For the record

Weapons of Mass Creation

Pan Pantoja, Joe Atack, Aric Shapiro and Steven Sperber are Weapons of Mass Creation.

Pan Pantoja, Joe Atack, Aric Shapiro and Steven Sperber are Weapons of Mass Creation.


Weapons of Mass Creation plays an album release show at the Saint, 761 S. Virginia St., 9 p.m., April 15. Tickets are available at, $15.

Weapons of Mass Creation has an experimental sound—a layering of hip-hop beats over rock compositions and lyrics, heavy on social justice messages, delivered in alternating streams of slam poetry and singing.

Since the release of its debut album in 2012, the band has been pushing the concept of art rock beyond the musical medium of sound and silence.

“We’re Weapons of Mass Creation,” said bassist and vocalist Aric Shapiro. “We paint. We make sculptures. We make videos. We direct plays. We’ll fucking make a mural, write a song, do a poem, do performance art. We make films. … It’s just what we do.”

The four-piece band includes members of Reno Art Works, the Potentialist Workshop and Good Luck Macbeth Theatre Company. In the last several years, Shapiro estimates they’ve collectively taken part in the creation of somewhere around 15 large sculptures, 20 murals, 50 plays and six movies, among other things.

It’s little wonder that putting together their new album, Generation WE, has been a challenge for the time-strapped band mates. But their busy schedules were only part of the equation.

“It was a labor of love getting this album done,” said guitarist and vocalist Joe Atack. “It’s like somebody cursed the album to not be ready until it was time.”

Work on Generation WE began about four years ago. A series of setbacks started shortly thereafter when the band’s former drummer quit out of the blue. After that, the recording studio handling the record had a meltdown. Atack was in a car accident. And a close friend of the group died.

“Crazy stuff, constantly—divorces, deaths,” said Atack.

“And births, too,” said drummer Steven Sperber. “I had a child. [Vocalist Pan Pantoja] had a child during the recording of it—so not all bad.”

And the delays, it seems, have not diminished the scope of the project.

“Whereas our first album was a very social justice-oriented album—this album has that in it, too—but to a lesser extent,” Atack said. “It has a lot more personal storytelling.”

“We talk about mortality a lot, and we talk about an afterlife, and we talk about, you know, what it is to be a decent human, I guess,” said Pantoja. “And it’s done through different stories and fables.”

It’s also done through different media.
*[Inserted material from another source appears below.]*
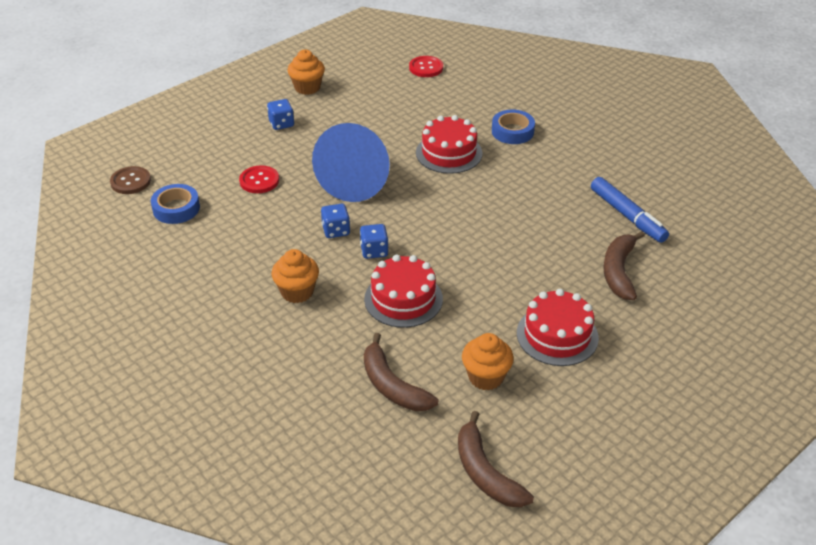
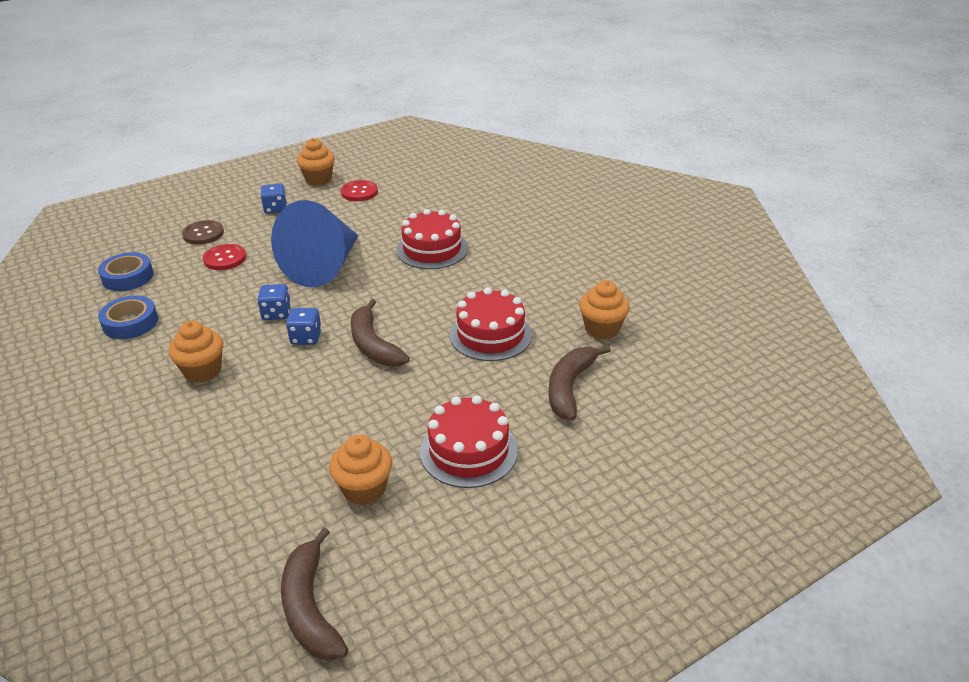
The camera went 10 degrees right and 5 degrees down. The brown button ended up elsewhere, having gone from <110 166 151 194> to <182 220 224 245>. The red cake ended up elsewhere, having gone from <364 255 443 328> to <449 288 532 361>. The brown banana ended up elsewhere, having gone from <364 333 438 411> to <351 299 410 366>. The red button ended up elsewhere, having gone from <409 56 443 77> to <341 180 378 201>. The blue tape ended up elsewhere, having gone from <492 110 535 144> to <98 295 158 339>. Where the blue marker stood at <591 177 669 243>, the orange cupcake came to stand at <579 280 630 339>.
In the lead-up to their April 15 album release at the Saint, the guys have called upon the help of around 20 artists.

“It’s trying to, where we can, blend some art forms—so painting, video, dance,” said Atack.

“There’s an animatronic head involved,” Pantoja added.
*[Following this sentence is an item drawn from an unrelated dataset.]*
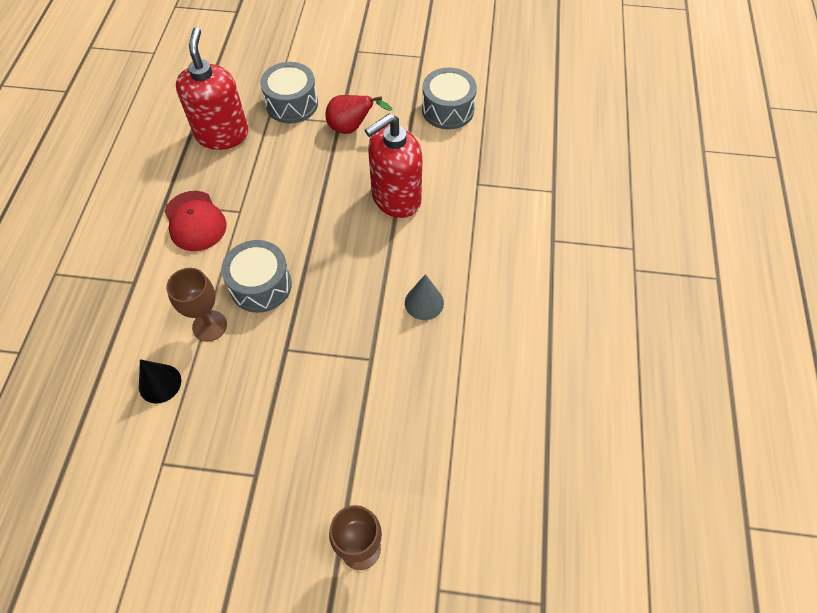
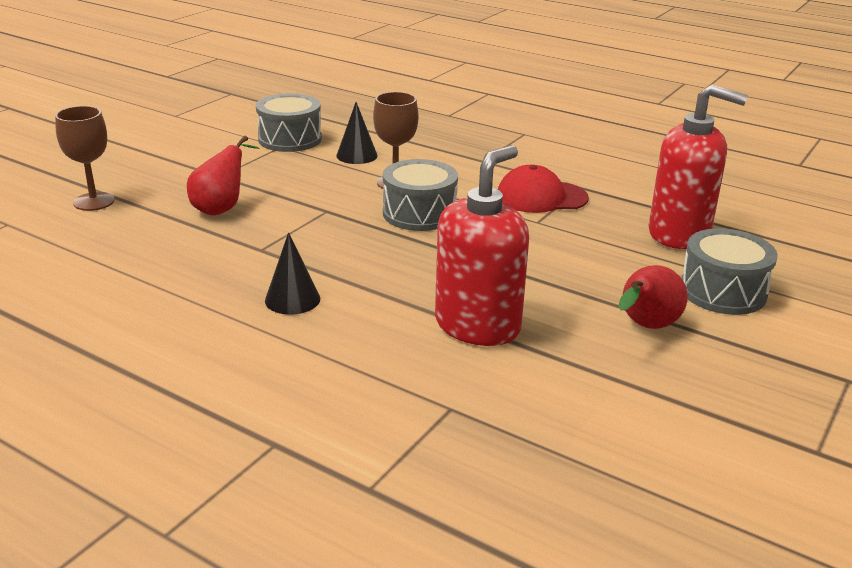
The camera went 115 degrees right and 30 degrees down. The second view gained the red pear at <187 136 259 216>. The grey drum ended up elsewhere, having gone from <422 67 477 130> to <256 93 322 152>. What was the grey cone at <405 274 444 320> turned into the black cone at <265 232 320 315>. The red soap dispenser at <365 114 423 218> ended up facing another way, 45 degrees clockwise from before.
“And various audiovisual components, costuming,” Shapiro said.

The goal, Atack explained, is to “bring all of those things cohesively together in some way. And sometimes not cohesively, like jarringly together. And we want … the audience to be able to participate in some of that too—to make some of that interactive.”

They want to keep the show’s interdisciplinary details a secret, but they did say that Generation WE is a lengthy album with 20 tracks. And the band is only releasing the second half.

“I know that sounds weird,” Atack said. “The plan is that, down the road, when we release the first half, we will then play the entire Generation WE—from beginning to end, all 20 songs.” That should be about six months down the road.